Alas, it’s in the pedestrianised part of the piazza.

That’s just one example of the lack of joined-up thinking, so that one good thing cancels another. It indicates something seriously wrong in the strategic planning process.

 

(3) A road sign intended to get car drivers to respect cyclists and leave enough space by the kerb:

It’s a standard sign you can find in mainland Europe – and there’s the rub.

The sign was designed for roads where the kerb is on the right. Transplanted to Malta, without adaptation to our left-side driving, the sign actually conveys the message that cars should hug the kerb while cyclists should steer for the middle of the road… Apparently, it’s the cyclist who’s expected to overtake the cars.

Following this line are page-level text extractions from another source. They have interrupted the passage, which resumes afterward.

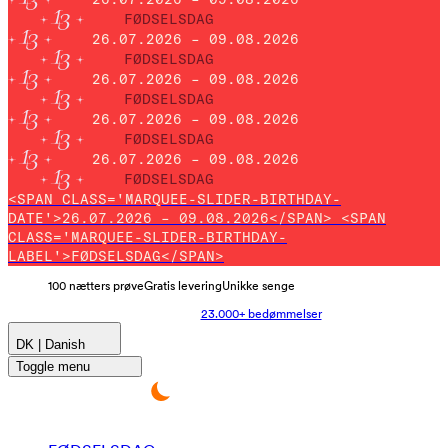
FØDSELSDAG
26.07.2026 – 09.08.2026
FØDSELSDAG
26.07.2026 – 09.08.2026
FØDSELSDAG
26.07.2026 – 09.08.2026
FØDSELSDAG
26.07.2026 – 09.08.2026
FØDSELSDAG
<SPAN CLASS='MARQUEE-SLIDER-BIRTHDAY-
DATE'>26.07.2026 – 09.08.2026</SPAN> <SPAN
CLASS='MARQUEE-SLIDER-BIRTHDAY-
LABEL'>FØDSELSDAG</SPAN>
100 nætters prøve
Gratis levering
Unikke senge
23.000+ bedømmelser
DK | Danish
Toggle menu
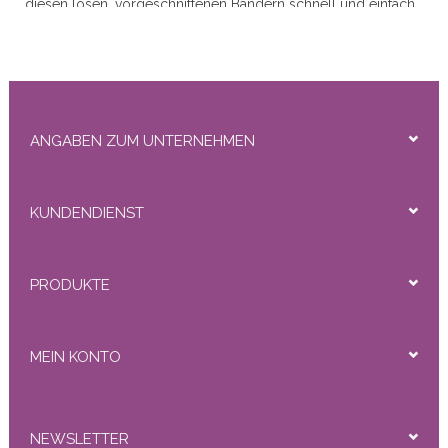
r
diesen losen, vorgeschnittenen Bändern schnell und einfach
neu.
Bandgröße: 4 cm x 0,8 cm
50gram
ANGABEN ZUM UNTERNEHMEN
KUNDENDIENST
ity
PRODUKTE
MEIN KONTO
NEWSLETTER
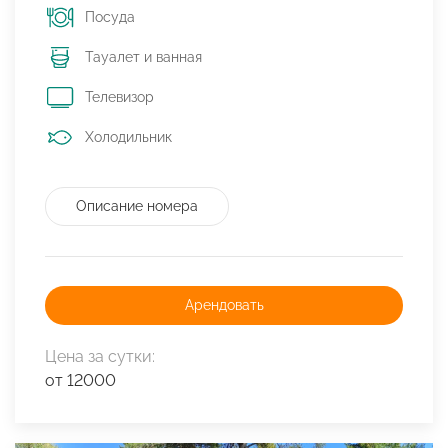
Посуда
Тауалет и ванная
Телевизор
Холодильник
Описание номера
Арендовать
Цена за сутки:
от 12000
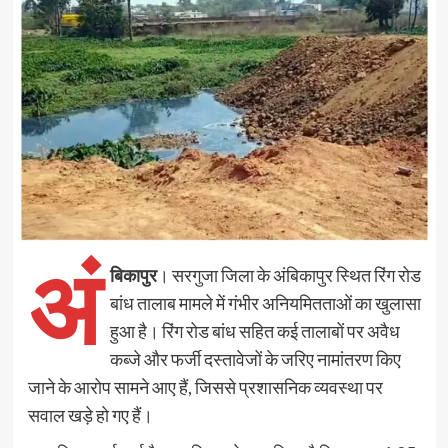
अं
बिकापुर
। सरगुजा जिला के अंबिकापुर स्थित रिंग रोड
बांध तालाब मामले में गंभीर अनियमितताओं का खुलासा
हुआ है। रिंग रोड बांध सहित कई तालाबों पर अवैध
कब्जे और फर्जी दस्तावेजों के जरिए नामांतरण किए
जाने के आरोप सामने आए हैं, जिससे प्रशासनिक व्यवस्था पर
सवाल खड़े हो गए हैं।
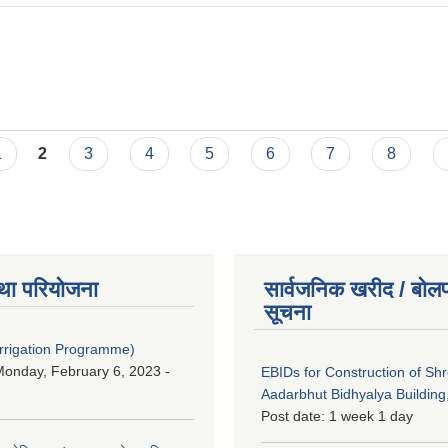
1
2
3
4
5
6
7
8
था परियोजना
सार्वजनिक खरीद / बोलप
सूचना
Irrigation Programme)
onday, February 6, 2023 -
EBIDs for Construction of Sh
Aadarbhut Bidhyalya Building,
Post date:
1 week 1 day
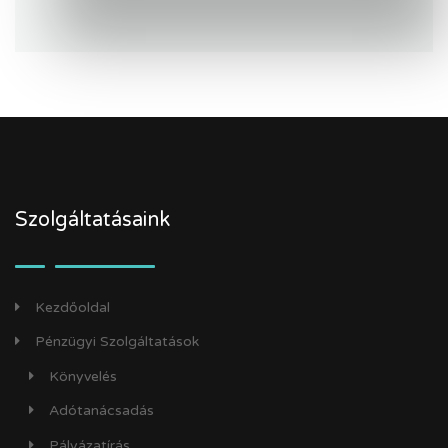
Szolgáltatásaink
Kezdőoldal
Pénzügyi Szolgáltatások
Könyvelés
Adótanácsadás
Pályázatírás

We all could mention other favourite nonsensical road signs but the point here is not to establish another Only in Malta collection.

A mistake like this – sloppy standards or a glitch in the supervision system – doesn’t necessarily arise because the people at the top don’t know what they’re doing. It’s a managerial not a strategic issue.

 

Conclusion

Public recognition of, and support for, long-term interests, the authorities’ strategic vision, and administrative managerial competence are all important factors. They are of course interrelated. But they also need to be kept separate so that we are able to address each factor and not neglect it. Otherwise, a sustainable transport system will remain elusive.